Katie Puckett on raising two littles, and how she's learned to prioritize and protect the meaningful, slow lived moments in her family's rhythm.
Meet Katie Puckett, mama of two littles: Mia (7) and Charlie (4). Katie is based in Oklahoma City, Oklahoma and is forever pursuing joyful practices: like growing her own flowers using regenerative practices for stunning floral arrangements, beekeeping, creating homemade sensory kits for her community, and more. She also works as a dental office assistant while her husband Jared works as a firefighter. We sat down with them to ask how they prioritize intentional, slow living and purposeful routines amidst all the chaos of this stage of life.
Q: How do you monitor screen time for your family? Do you have tips and tricks for how you ensure screen time is intentional?
I have found that for our family specifically we don’t rely on a set plan for monitoring screen time. We take each day at a time. Some weeks seem to fill up with activities (sports, social gatherings, school related activities and such) more than others. On weeks that are full with everyone going in so many different directions, we usually take time when all the activities are over to hang out together in our family room, turn on a show we all like or grab the Nintendo Switch and just enjoying that slow intentional time together. It’s important to give our bodies and minds the rest they need.
On the other hand, we have slower weeks in our schedules too. After coming home from work or walking the kids home from school we might take 30 mins to grab a snack and watch a show or talk about our day. After that we like to grab our climbing shoes and visit the indoor climbing gym by our house. It’s a great place to let the kids climb and have fun and build their strength. It’s also a good way for us to use our problem building skills. Sometimes when starting a climbing route, it’s not always obvious on how you are going to make it to the top, so it provides good problem solving and decision making opportunities for our kids to learn from. Our kids also like to just hang out in the backyard too. We have a few hammock swings hanging from a tree out back and my daughter has figured out how to use it as a trapeze. We also like to keep their creativity with play open. My daughter has learned how to tie a few knots with a climbing rope and regularly uses our climbing rope to climb the tree. For us it’s more of a balance game – we don’t have timers or set rules for screen time. We just like to adjust to our schedules and listen to how we are feeling day to day, week to week.
Q: I know you guys are always trying to stay active with your littles! What's your mindset on having them experience new activities?
We recently enrolled my son (4 years old) into basketball. It was a little YMCA lead team where several of his school and neighborhood friends were playing on. We thought he would love it. Instead it showed us how much of an introvert he is. He did not enjoy it at all. There were WAY too many people watching him, telling him what to do. We still went to several games but knew it was not something we would further pursue with him unless he starts to seem interested.

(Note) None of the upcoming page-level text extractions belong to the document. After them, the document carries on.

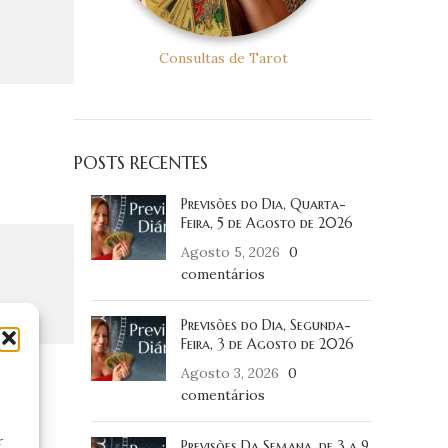
Consultas de Tarot
POSTS RECENTES
Previsões do Dia, Quarta-
Feira, 5 de Agosto de 2026
Agosto 5, 2026
0
comentários
Previsões do Dia, Segunda-
Feira, 3 de Agosto de 2026
Agosto 3, 2026
0
comentários
r
Previsões Da Semana, de 3 a 9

We had gone on a double date with some friends around this same time and they took us climbing – we loved it! We thought it would be a great way for our son to use his energy and critical thinking on the wall. There aren’t a lot of rules and people telling him what to do. He just gets to walk up to a wall, “turn into Spider-Man” and do his thing. I also felt like it was a great way to bond with my kids because it’s something active we all get to do at the same time and near each other. We all get to cheer one another on and challenge one another. While I highlighted my son mostly here, my daughter loves it too. She has great balance and coordination. She really excels at climbing. She is also our socialite and loves playing soccer with her YMCA team.
Q: What advice would you give parents struggling to find balance amidst life's often chaotic and over-scheduled moments?
Life can feel especially chaotic after becoming a parent and the chaos is ever changing. As newborns you are learning how to nurture this small new life while also taking care of yourself and your spouse. It can all be very overwhelming.
Then, you might add more babies to the mix. Then the kids grow and have friends so you add your kids social life to the balancing act, then school, then maybe back to work you go. It can get overwhelming but the things I think we forget sometimes is that we can be in charge of our time and space. The truth is, we don’t HAVE to attend the birthday party of the school friend we barely know. We don’t have to be a part of the sports team just because everyone else is.
We can sit out of this event this week because we have hit our cap. We get to decide where our cap is. We can protect that space. Our kids might not always be happy about some of these decisions but part of our job as a parent is to be the protector over our family and how we spend our time.
Q: When you think about your life, what do you feel you want more of? And what do you wish you had less of?
I am an introvert and a homebody so I tend to want to be at home more and with my close group of people. It’s hard for me to want to stretch out and pull new people into that. I also like a slow lived life. I don’t like the manic hustle that a lot of people like, or say they like. I want more intentional time being around the people I love doing things we love, cooking good food, growing great flowers and vegetables in our yard, taking walks and having good real conversation, exercising our bodies and minds. I want less of the piddley stuff. Sometimes I feel like people just create more and more busy work because they feel like they have to. Somehow we get dragged into other people's busy work. I want my family to be aware when that happens and feel okay to say no to things.